On Behalf of | Nov 13, 2013 | Credit Card Debt, Firm News

When a young adult first moves away from their parents and begins to make serious decisions on their own, those decisions are sometimes not always made with the consequences in mind. As a result, many young Tennessee residents could find themselves facing credit card debt due to not fully understanding what using the cards entails. In recent years, policies have been put into place to help young adults not fall victim to credit card offers by having to provide proof of income if under the age of 21.

This policy caused credit card companies to focus less on college freshmen who were out on their own likely for the first time. However, even though very young adults are no longer a strong target, debt issues can still plague many adults who do not use their credit cards wisely or who do not fully understand the terms of use. Using cards knowledgeably can be an effective financial strategy, but credit companies have strategies of their own.

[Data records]
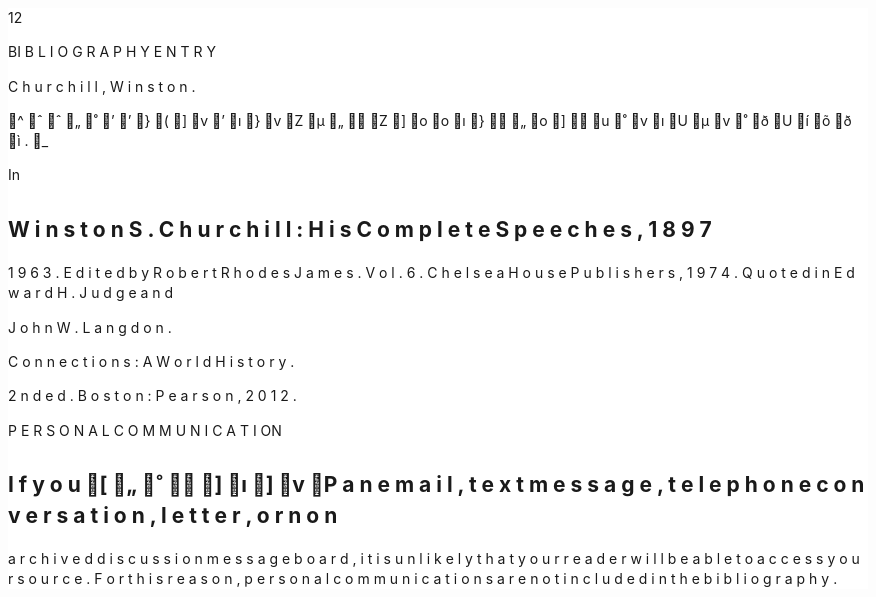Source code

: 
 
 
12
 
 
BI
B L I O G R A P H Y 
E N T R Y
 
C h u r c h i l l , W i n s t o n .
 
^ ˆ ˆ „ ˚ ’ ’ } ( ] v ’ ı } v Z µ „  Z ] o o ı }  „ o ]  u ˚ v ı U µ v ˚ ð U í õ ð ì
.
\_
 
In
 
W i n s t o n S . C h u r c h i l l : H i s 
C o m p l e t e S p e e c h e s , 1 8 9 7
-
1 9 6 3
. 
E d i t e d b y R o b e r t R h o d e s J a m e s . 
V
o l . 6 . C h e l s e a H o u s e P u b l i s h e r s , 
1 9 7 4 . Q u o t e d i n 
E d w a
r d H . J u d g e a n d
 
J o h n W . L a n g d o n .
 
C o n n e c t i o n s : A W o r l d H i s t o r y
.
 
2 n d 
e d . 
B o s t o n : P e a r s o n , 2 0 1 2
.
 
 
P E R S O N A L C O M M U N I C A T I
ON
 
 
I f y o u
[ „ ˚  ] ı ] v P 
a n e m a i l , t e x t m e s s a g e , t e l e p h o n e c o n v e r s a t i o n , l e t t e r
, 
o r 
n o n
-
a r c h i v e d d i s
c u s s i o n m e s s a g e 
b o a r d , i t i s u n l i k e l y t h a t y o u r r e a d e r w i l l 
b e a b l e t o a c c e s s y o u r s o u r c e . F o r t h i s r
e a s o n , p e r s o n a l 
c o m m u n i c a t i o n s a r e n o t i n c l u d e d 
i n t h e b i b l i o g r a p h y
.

==

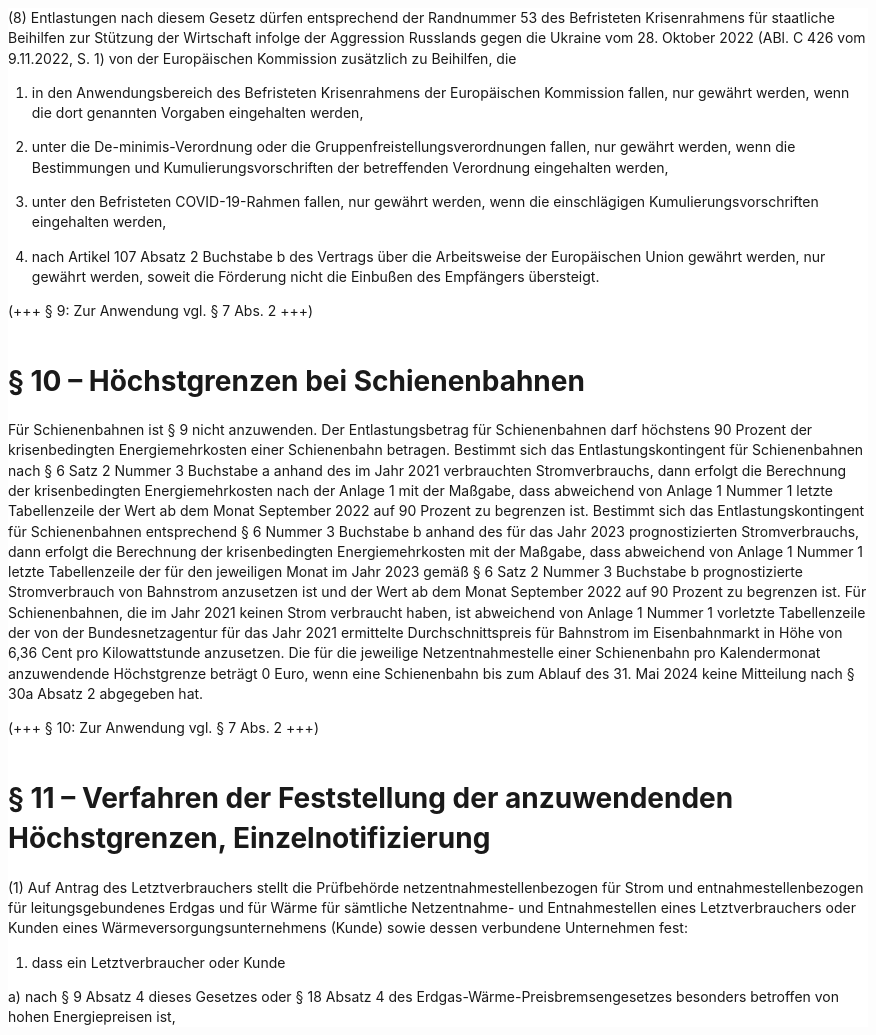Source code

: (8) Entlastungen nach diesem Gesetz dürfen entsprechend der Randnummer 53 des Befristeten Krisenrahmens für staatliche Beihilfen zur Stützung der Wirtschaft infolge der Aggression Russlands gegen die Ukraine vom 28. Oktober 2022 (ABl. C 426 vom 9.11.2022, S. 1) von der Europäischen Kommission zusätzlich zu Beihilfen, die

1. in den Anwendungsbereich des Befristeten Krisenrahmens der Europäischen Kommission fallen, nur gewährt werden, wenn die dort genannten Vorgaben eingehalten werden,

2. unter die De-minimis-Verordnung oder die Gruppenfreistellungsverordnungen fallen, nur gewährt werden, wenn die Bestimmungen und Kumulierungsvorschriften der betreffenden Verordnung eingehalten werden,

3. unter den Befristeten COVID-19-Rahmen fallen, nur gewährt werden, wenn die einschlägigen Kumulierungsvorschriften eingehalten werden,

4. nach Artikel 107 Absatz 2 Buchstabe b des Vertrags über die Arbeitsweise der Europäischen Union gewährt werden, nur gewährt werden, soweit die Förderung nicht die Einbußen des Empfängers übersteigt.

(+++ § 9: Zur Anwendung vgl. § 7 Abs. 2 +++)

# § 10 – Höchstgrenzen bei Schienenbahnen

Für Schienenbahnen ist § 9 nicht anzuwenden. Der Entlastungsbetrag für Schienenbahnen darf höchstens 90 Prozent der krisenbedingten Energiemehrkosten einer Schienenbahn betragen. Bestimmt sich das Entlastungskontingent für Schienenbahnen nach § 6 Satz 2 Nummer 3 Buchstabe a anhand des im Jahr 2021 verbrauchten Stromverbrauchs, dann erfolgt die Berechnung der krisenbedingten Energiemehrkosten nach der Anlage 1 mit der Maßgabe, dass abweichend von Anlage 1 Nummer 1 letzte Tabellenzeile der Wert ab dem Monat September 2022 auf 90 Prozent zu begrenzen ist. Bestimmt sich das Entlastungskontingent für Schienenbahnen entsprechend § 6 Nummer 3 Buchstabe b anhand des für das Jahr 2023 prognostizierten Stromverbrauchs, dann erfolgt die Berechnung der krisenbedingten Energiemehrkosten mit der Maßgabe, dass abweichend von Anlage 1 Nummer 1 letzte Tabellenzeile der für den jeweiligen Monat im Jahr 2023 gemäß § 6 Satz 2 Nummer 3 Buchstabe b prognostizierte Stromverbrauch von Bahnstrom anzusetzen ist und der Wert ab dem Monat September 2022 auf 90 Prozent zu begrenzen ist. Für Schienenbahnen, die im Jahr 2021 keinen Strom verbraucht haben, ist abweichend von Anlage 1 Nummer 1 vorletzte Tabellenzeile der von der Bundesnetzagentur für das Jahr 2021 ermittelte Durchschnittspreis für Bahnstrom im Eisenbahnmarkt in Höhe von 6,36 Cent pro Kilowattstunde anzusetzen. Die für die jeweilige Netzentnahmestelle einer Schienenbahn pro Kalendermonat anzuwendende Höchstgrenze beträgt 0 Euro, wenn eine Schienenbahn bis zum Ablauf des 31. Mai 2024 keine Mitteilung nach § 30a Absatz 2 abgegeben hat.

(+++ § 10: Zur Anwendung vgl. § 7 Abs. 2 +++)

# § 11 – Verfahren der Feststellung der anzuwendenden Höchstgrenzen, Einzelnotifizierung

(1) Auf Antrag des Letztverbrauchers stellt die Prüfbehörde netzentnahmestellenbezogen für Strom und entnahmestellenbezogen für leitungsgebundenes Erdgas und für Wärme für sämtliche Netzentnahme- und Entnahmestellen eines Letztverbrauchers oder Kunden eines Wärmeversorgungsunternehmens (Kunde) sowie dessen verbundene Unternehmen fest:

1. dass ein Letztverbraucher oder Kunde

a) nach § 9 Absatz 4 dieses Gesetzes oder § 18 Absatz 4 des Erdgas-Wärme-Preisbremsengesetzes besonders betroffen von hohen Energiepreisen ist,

REQUIRED WORK:
**1.** In the credit card debt excerpt, what do applicants under the age of 21 now have to provide?
**2.** Write a continuation of the credit card debt excerpt, starting after its final sentence.

ANSWERS TO THE EXERCISES:
**1.** Proof of income.

**2.**
Promotions and other offers can seem like good deals at the time. However, if a person applies for a card or uses the card to participate in the promotional offer without knowing the details, their debt could accumulate more quickly than expected. Some credit companies offer no interest on certain purchases or for a certain period of time, but that offer could cause issues if the consumer is not clear on the specifics of what purchases qualify or for how long the grace period is.

Falling victim to credit card debt can happen to anyone more quickly than expected. Understanding how credit and card use work can make a great deal of difference in how beneficial credit cards can be. Unfortunately, some people have already fallen victim to the over use of credit and may need other options to help with their financial situation. In these cases, information on Tennessee bankruptcy laws and other debt management options could be a beneficial step in relieving a financial burden.